• [Task goal] For each line of the listing that holds "damga", show the full line.

━━ Record excerpts ━━

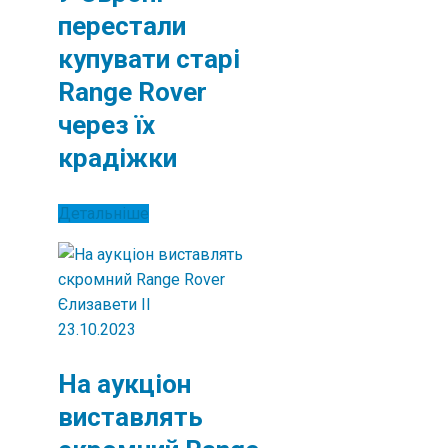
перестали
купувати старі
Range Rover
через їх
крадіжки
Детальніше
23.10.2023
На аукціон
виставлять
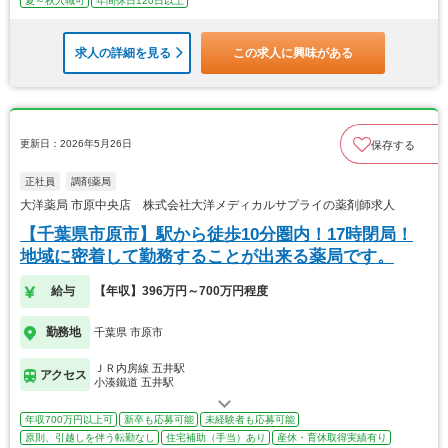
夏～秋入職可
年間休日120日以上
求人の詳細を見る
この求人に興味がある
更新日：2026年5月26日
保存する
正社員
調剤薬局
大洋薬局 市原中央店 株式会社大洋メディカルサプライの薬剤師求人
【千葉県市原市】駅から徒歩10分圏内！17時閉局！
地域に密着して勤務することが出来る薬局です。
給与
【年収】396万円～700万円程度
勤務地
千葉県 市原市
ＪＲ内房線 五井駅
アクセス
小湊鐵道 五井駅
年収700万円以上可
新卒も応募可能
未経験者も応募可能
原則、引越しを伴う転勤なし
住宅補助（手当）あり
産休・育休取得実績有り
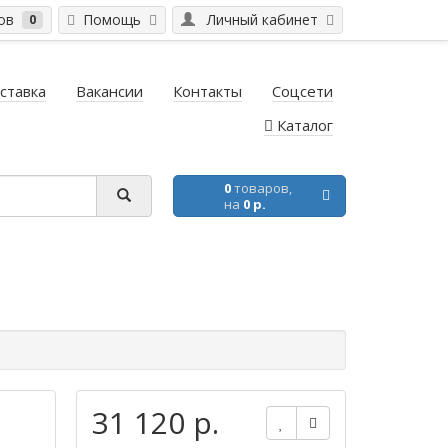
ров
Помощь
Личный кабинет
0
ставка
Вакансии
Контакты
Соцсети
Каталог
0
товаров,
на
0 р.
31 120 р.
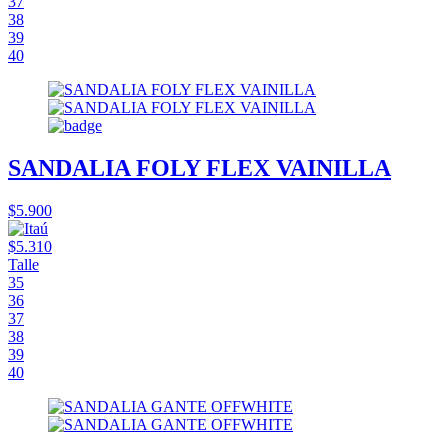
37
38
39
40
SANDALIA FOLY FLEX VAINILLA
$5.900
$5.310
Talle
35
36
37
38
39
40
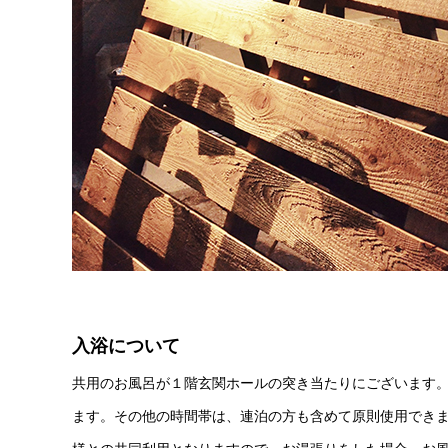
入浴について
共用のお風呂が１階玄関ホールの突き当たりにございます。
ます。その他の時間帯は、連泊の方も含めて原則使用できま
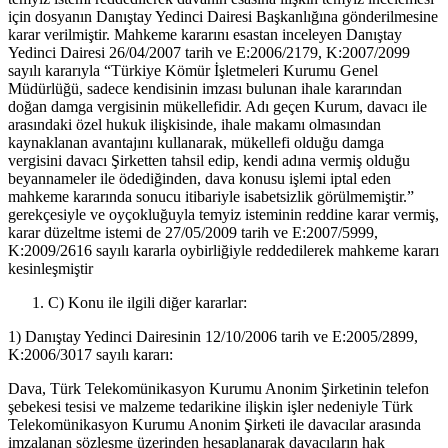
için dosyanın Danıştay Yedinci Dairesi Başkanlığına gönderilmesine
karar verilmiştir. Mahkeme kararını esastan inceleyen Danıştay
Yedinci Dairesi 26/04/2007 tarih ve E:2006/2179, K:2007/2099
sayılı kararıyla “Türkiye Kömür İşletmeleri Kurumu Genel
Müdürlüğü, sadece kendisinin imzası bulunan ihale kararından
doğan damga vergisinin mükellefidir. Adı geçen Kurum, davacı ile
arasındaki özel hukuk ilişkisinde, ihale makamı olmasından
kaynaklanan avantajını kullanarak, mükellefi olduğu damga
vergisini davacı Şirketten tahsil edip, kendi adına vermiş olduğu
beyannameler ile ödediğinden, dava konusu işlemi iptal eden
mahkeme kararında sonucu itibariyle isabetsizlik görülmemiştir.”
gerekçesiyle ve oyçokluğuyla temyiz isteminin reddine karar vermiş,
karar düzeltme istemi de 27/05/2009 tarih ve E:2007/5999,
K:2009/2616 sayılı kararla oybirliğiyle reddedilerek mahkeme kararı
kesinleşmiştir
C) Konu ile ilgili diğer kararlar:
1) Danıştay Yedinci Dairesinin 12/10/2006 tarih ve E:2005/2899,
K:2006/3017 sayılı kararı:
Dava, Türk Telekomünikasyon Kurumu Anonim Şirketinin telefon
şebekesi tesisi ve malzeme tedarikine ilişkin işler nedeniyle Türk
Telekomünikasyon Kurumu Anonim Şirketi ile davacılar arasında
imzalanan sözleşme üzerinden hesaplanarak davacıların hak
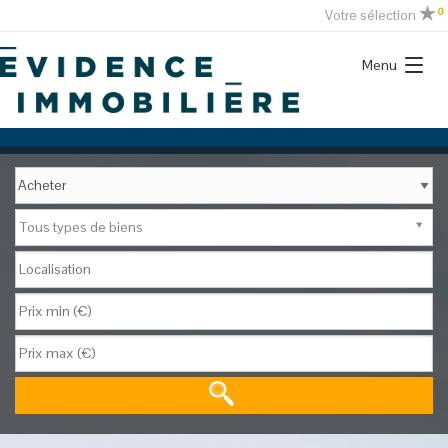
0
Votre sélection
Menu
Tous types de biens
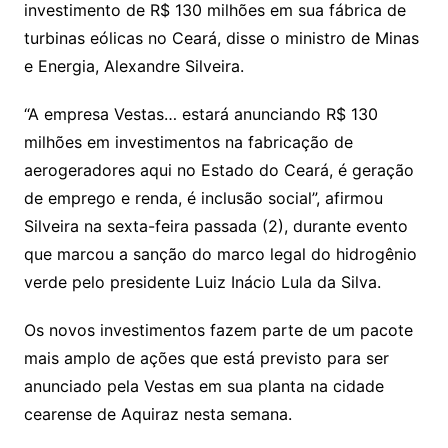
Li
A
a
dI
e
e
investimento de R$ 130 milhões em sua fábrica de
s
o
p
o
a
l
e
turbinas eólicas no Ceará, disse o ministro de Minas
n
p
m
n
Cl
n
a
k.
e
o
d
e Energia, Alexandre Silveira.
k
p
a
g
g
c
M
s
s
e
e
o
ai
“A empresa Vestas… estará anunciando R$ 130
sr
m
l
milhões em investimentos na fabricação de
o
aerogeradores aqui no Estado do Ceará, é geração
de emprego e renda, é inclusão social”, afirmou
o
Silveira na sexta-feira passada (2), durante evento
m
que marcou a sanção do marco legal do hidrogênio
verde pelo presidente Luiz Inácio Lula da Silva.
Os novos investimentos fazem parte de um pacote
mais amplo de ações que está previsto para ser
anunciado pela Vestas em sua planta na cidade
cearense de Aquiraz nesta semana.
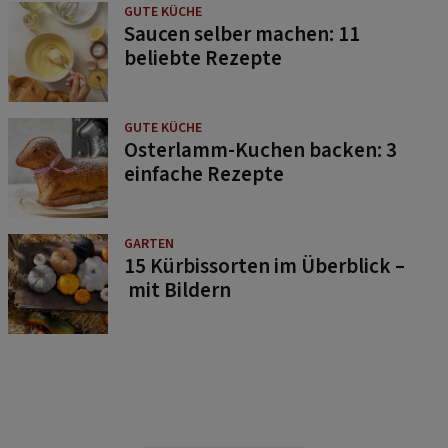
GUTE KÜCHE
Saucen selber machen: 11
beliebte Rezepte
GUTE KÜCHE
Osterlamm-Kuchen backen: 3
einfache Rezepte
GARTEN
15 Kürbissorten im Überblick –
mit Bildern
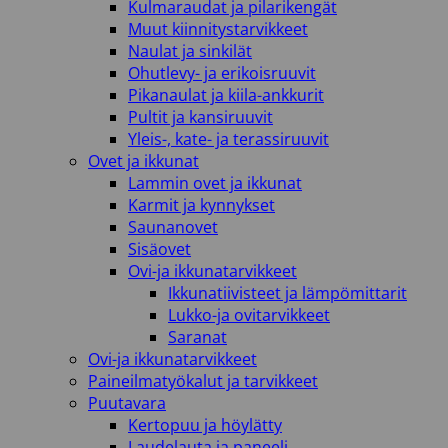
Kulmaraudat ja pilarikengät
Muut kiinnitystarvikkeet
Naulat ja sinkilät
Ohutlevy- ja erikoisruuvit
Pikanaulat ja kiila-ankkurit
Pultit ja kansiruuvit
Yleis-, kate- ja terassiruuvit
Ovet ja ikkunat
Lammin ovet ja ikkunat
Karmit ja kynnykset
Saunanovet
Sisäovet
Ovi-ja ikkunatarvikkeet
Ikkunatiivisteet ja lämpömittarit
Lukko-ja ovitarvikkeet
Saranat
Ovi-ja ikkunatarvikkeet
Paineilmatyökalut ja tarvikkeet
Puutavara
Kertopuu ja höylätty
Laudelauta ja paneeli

━━━

• [The completed task]
doğan damga vergisinin mükellefidir. Adı geçen Kurum, davacı ile
kaynaklanan avantajını kullanarak, mükellefi olduğu damga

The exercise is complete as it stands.